The children, who are all pupils at Ecclesall Infant School, High Storrs Road, decided to donate their uniforms after the merger of the the former Ecclesall Infant School and Ecclesall Junior School last year.
Following the merger, a new school logo and uniform was introduced, and although it was not compulsory for parents to buy the new uniforms for their children most did – leaving hundreds items of of clothing left unused.
In total, around 150 large bags full uniform were sent overseas.
Louise Colegate, a parent at the school, decided to set up the initiative and ask parents to donate their children’s unused uniform to pupils in the East African country.
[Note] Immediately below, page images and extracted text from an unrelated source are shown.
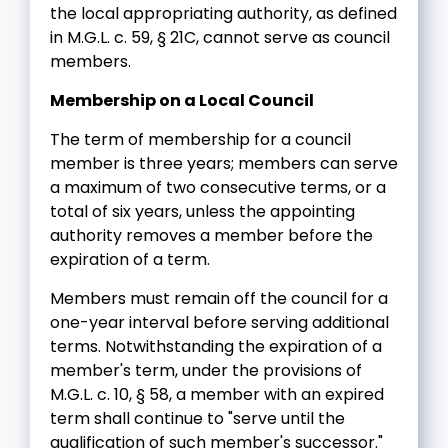
the local appropriating authority, as defined
in M.G.L. c. 59, § 21C, cannot serve as council
members.
Membership on a Local Council
The term of membership for a council
member is three years; members can serve
a maximum of two consecutive terms, or a
total of six years, unless the appointing
authority removes a member before the
expiration of a term.
Members must remain off the council for a
one-year interval before serving additional
terms. Notwithstanding the expiration of a
member's term, under the provisions of
M.G.L. c. 10, § 58, a member with an expired
term shall continue to "serve until the
qualification of such member's successor."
She said: "Whilst the school have not insisted that parents change the uniform, and old ones can still be used, I figured a lot of parents would opt to change,
“Based on this, I liaised with the Royal Air Force charity for around a year and a half about them taking any old uniform.
“Families have now donated around 80 large lack bin liners full of uniform via the Royal Air Force charity.
“The charity has sent most of the uniform to Kenya. Some has been sent to the Kibagare Good News Centre in Nairobi, Kenya’s capital city, which It sits within the Kibagare slum area and is run by some inspirational nuns.
“The uniforms have now been received and the charity said the children are really pleased.
“There is a requirement or an expectation for children to go school looking smart. There’s a sense of family pride in that.
“Some families have four or five children, but they only have one uniform. They share the uniform between them. Sometimes that means one child going to school one day and other going the next, or one child going in the morning, coming home and giving the uniform to their sibling for the afternoon.
“It shouldn’t have to be like that. Having a uniform can mean the difference between a child going to school or not. It does make me really proud to know we have made a difference.
“I got quite emotional when I saw the photos of the children in the uniform.”
More uniform has now been sent to The Gambia, a small country in West Africa, to be given to children there - but an accident meant it was almost not able to be sent.
The bags full of clothes had been stored in huge bins, but in recent bad weather the bin lids blew open and the uniform got wet.
A dry cleaning company, Goodman Sparks based on Ecclesall Road, volunteered to wash and dry all the clothing for them.
Louise said: “Another 50 or so black bin liners full of uniform are now on the way to The Gambia via two charities; The Derek Bailey Foundation and Goal Global and Goal Global.
“Without the help of Goodman Sparks, the uniform would not have been able to be sent to The Gambia. They washed and dried everything for us for free, in one afternoon, which was arranged with Managing Director Jonathan Sparks via the head office. He was was amazing.
“We took about 50 big bin liners full of uniform to them and they washed it, dried it, folded it and put it in bags for us. All the staff were brilliant.”
“Other uniform has been passed on to the National Police Aid charity to distribute to refugees.”
The connection with the African schools and their pupils will not end with the sending and receiving of the uniform.
Louise said: “We have the contact details of someone at each recipient school and there is a plan to link the the Ecclesall pupils up with these schools and write letters to the pupils in Africa and become pen pals.
“It’s important for the children to learn about what we have done and how important it is too.”
Louise is also encouraging any parents who have school uniform that their children no longer use to donate them to charity.
She said: “I'm hoping to raise awareness if other Sheffield schools are planning a uniform change, there are charities out there that will take them.
“Schools do change their uniform or children grow out of it with nobody to pass to to. It shouldn’t just be put in the bin, especially not when it’s still in a really good condition.
“There are so many charities out there who will take school uniform. I found them just by looking online, so I’m hoping this will encourage people to do the same thing. It's a nice, feel good thing to do.”